At the time, I'd just finished a lot of work for Chaosium, specifically in real-world magic. It was for an ill-fated game called Nephilim. So this was right up my alley. I knew exactly what Phil wanted. Unfortunately, I didn't actually read Mage. The style of a Chaosium book is very different from the Mage style. So I wrote what amounted to an academic article on real-world magical symbols. That was Chaosium's style. 

Phil calls me back (this is when people still used phones) and asked me to liven it up. Make it less like a thesis. Ok, I do a second draft. I address the reader directly. I do a bunch of other stuff. I submit it, and Phil calls back again. Nope, still not what he's after. He's going to send me my chapter with his comments via FedEx.

Now, take a moment to think about that for a second. Phil was a busy guy. I'd done two drafts already, and he was asking for a third. Most other editors would've just yanked the project away. But he took the time and effort to red-line my chapter, and then send it back via expensive overnight express. He spent a lot of time, effort, and money on little old me. I don't think I can thank him enough. 

When I opened that FedEx, the first page looked like Sweeny Todd wiped his razors over it. Covered in red ink. And it went on, and on, and on. I flipped through the pages and became despondent. I was a crap writer (which jim pinto will tell anyone for free). It got so bad that around the middle, Phil just got tired of writing comments and wrote "smooth" and frowny faces next to things he didn't like. I was miserable. 

I wrote a third draft. I don't know if Phil ever used it. I think maybe two paragraphs of mine made it into the book. But I learned a lot from the experience. The most important of which was "familiarize yourself with the editorial style." Writing for Chaosium is different from writing for White Wolf which is different from writing for Deadlands. 

In answer to your questions, Ruthie, you write your own outlines, even for the stories.
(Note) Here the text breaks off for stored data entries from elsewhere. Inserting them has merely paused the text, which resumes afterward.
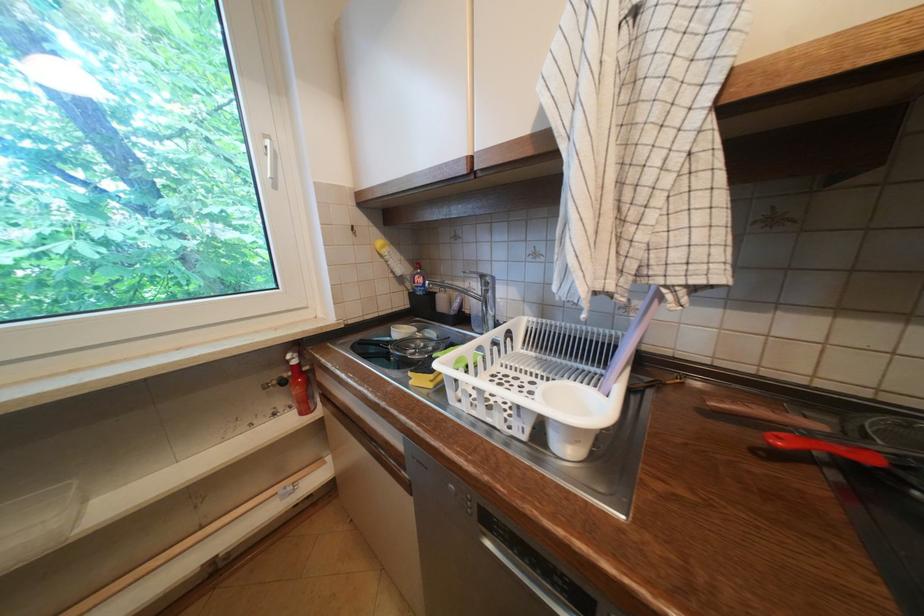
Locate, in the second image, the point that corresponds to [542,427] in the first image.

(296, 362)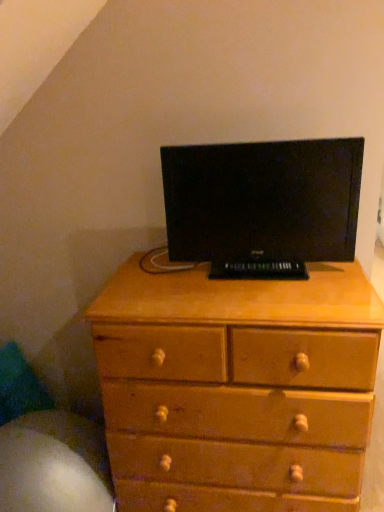
This screenshot has height=512, width=384. Find the location of `free space in front of black matte computer monitor at center`. free space in front of black matte computer monitor at center is located at coordinates (269, 298).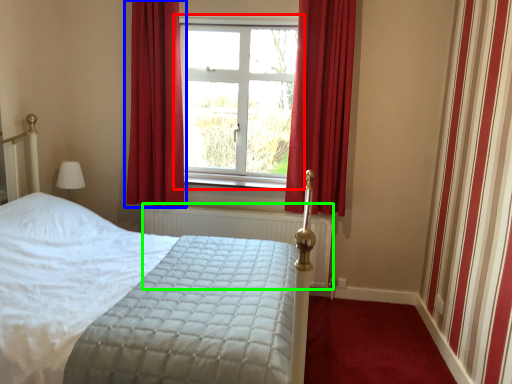
Question: Considering the real-world distances, which object is closest to window (highlighted by a red box)? curtain (highlighted by a blue box) or radiator (highlighted by a green box).

Choices:
 (A) curtain
 (B) radiator

Answer: (A)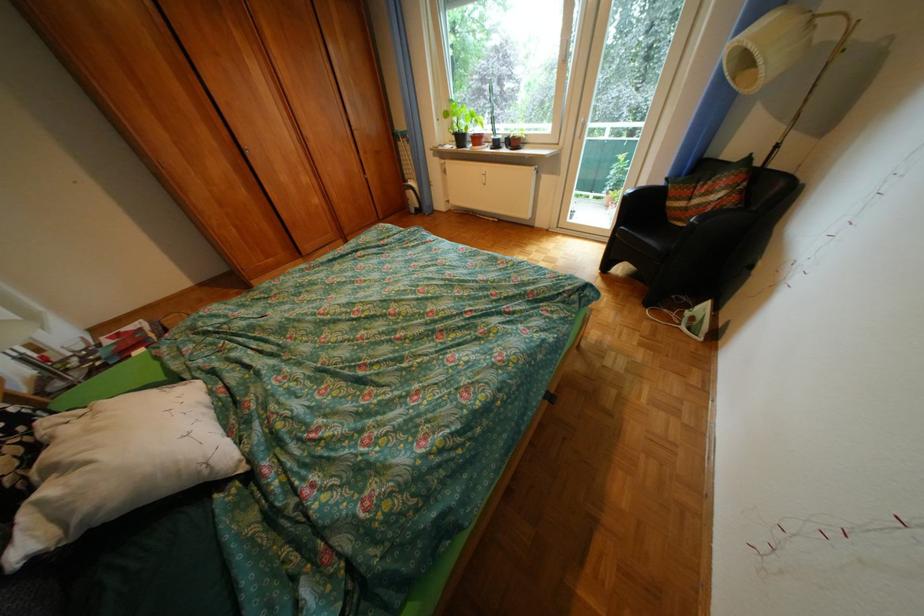
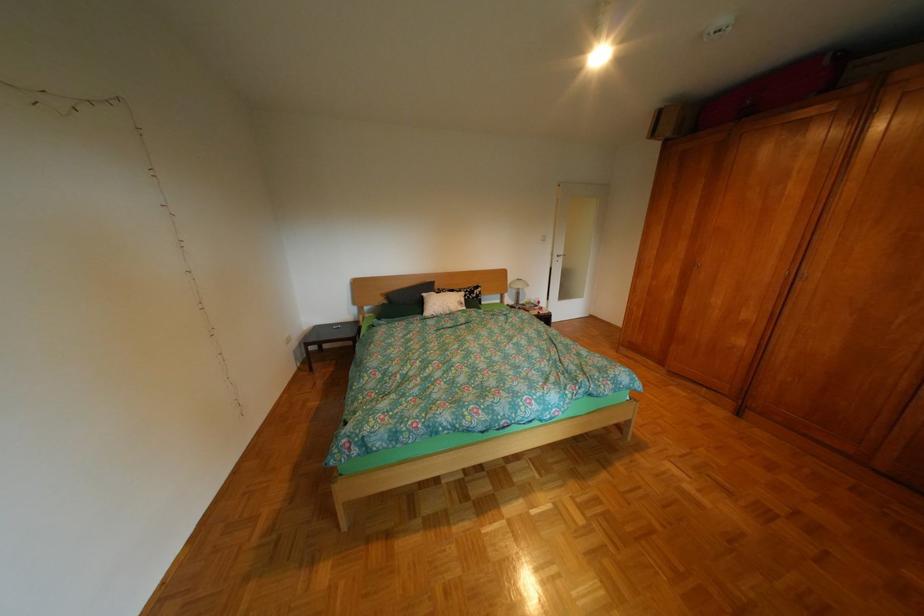
The point at [43,546] is marked in the first image. Where is the corresponding point in the second image?

(439, 294)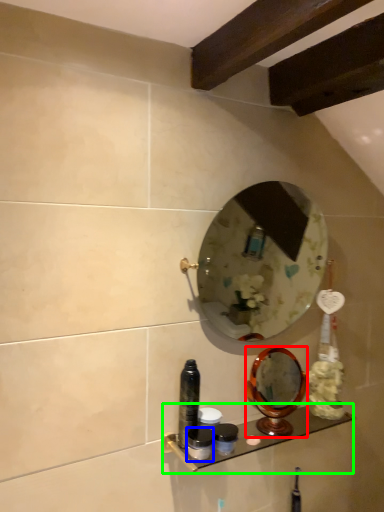
Question: Estimate the real-world distances between objects in this image. Which object is closer to mirror (highlighted by a red box), toiletry (highlighted by a blue box) or shelf (highlighted by a green box)?

Choices:
 (A) toiletry
 (B) shelf

Answer: (B)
You familiarize yourself with the style, tropes, and language of the genre, format, and editorial style. You read, dissect, and internalize. 


  1. Rule 1: If your editor sends you a bunch of files along with his request for content...READ THEM.

  2. Wow... I never thought you would respond like that! I am very grateful. extremly thankful.

    1. Well, you raised some salient issues. If only more people would post comments, maybe this blog would get even better. You're welcome, Ruth. It was my pleasure.